In this paper we only focused on identifying whether a pair of reports contain overlapping body sites. We treated it as a binary classification problem, trained a CNN model and used graph embedding based on CmeSH ontology. In future, we could: first, consider it as a ranking problem, annotate and train a machine learning model to identify whether report A is more similar to report B than report C (e.g., by checking the number of overlapping body parts); second, try different graph embedding methods and combination of medical ontologies; third, validate the end-to-end architecture in other language tasks.

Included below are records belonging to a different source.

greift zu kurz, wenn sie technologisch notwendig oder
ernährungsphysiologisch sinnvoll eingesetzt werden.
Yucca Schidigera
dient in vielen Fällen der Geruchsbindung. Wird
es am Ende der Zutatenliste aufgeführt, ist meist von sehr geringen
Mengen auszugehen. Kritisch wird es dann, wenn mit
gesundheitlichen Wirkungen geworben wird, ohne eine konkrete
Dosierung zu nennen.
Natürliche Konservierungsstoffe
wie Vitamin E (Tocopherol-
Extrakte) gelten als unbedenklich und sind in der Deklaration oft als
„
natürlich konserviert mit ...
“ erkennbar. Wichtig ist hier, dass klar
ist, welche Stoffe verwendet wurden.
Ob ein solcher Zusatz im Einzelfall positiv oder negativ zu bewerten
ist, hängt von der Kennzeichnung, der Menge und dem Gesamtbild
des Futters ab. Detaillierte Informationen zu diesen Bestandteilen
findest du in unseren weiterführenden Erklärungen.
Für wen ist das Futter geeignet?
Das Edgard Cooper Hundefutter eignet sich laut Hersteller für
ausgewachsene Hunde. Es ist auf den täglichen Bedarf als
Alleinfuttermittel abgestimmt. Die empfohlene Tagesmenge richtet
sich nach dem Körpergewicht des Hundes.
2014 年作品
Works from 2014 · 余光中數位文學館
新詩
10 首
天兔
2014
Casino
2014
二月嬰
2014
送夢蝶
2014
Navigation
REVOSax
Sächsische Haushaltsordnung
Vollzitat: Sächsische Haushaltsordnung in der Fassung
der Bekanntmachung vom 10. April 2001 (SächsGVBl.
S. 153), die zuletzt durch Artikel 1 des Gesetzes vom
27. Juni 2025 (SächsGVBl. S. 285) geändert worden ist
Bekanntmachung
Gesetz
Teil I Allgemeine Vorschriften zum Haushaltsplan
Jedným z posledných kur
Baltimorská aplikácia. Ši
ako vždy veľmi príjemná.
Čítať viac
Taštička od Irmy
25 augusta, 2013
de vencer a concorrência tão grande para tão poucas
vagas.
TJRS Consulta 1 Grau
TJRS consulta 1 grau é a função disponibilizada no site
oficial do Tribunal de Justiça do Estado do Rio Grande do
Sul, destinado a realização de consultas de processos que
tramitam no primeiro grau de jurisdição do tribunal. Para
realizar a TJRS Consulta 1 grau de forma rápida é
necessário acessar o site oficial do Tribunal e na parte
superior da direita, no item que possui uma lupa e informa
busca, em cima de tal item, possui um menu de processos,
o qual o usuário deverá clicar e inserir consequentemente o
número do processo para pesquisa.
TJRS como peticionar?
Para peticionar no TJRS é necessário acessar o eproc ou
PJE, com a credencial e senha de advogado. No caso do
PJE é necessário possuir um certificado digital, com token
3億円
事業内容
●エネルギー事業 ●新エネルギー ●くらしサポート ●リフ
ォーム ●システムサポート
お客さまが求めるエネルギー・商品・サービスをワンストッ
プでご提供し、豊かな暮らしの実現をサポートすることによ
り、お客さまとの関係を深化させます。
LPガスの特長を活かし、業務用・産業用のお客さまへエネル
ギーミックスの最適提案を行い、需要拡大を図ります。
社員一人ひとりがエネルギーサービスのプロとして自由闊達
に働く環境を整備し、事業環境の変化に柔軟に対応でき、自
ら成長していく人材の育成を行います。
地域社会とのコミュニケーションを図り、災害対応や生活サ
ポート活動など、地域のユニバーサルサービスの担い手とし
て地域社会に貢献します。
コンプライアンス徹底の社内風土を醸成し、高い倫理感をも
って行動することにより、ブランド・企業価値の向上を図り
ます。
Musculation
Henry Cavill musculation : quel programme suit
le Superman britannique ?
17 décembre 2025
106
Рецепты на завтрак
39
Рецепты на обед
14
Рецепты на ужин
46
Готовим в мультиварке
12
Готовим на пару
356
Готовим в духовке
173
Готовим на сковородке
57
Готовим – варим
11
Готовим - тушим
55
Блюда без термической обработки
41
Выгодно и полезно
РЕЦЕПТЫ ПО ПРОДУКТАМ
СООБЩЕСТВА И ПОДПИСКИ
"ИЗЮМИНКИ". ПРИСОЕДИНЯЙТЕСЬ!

The proposed technique in this paper can be used for matching the reports of medical images from different resources and help better consolidate the heterogeneous patient clinical information and improve the efficiency of clinicians. Fundamentally, our study provides a generalizable architecture to detect information discrepancies from different sources of routinely collected clinical data. With the increasing secondary use of clinical data, many commercial software was developed for similar purpose but with different data sources and algorithms, for example, IBM Watson Imaging Clinical Review.Footnote 3 Moreover, as Wang et al. [27] have envisioned, improving the quality of clinical data is one key aspect to make artificial intelligence tools really useful in clinical practice. The effective consolidation of clinical data can help us better reconcile them, detect potential errors and thus improve the data quality.

Conclusion

In this paper we proposed a convolutional neural network-based model to identify report-pairs of imaging examinations and pathologic examinations which contain overlapping exam body sites by detecting semantic similarity. Our model exhibited superior performance compared to other conventional models such as key word mapping, LSA, LDA, Doc2Vec, Siamese LSTM and a method based on NER. We also leveraged graph embedding method to utilize external information from medical ontologies and gained further improvement. In addition, we adopted LIME algorithm to analyze our model behavior in a visible way. The results indicated our model was able to automatically and reasonably extract semantic features from texts and make accurate judgements. It could help retrieve patients or reports for imaging diagnosis quality measurement in a more efficient way.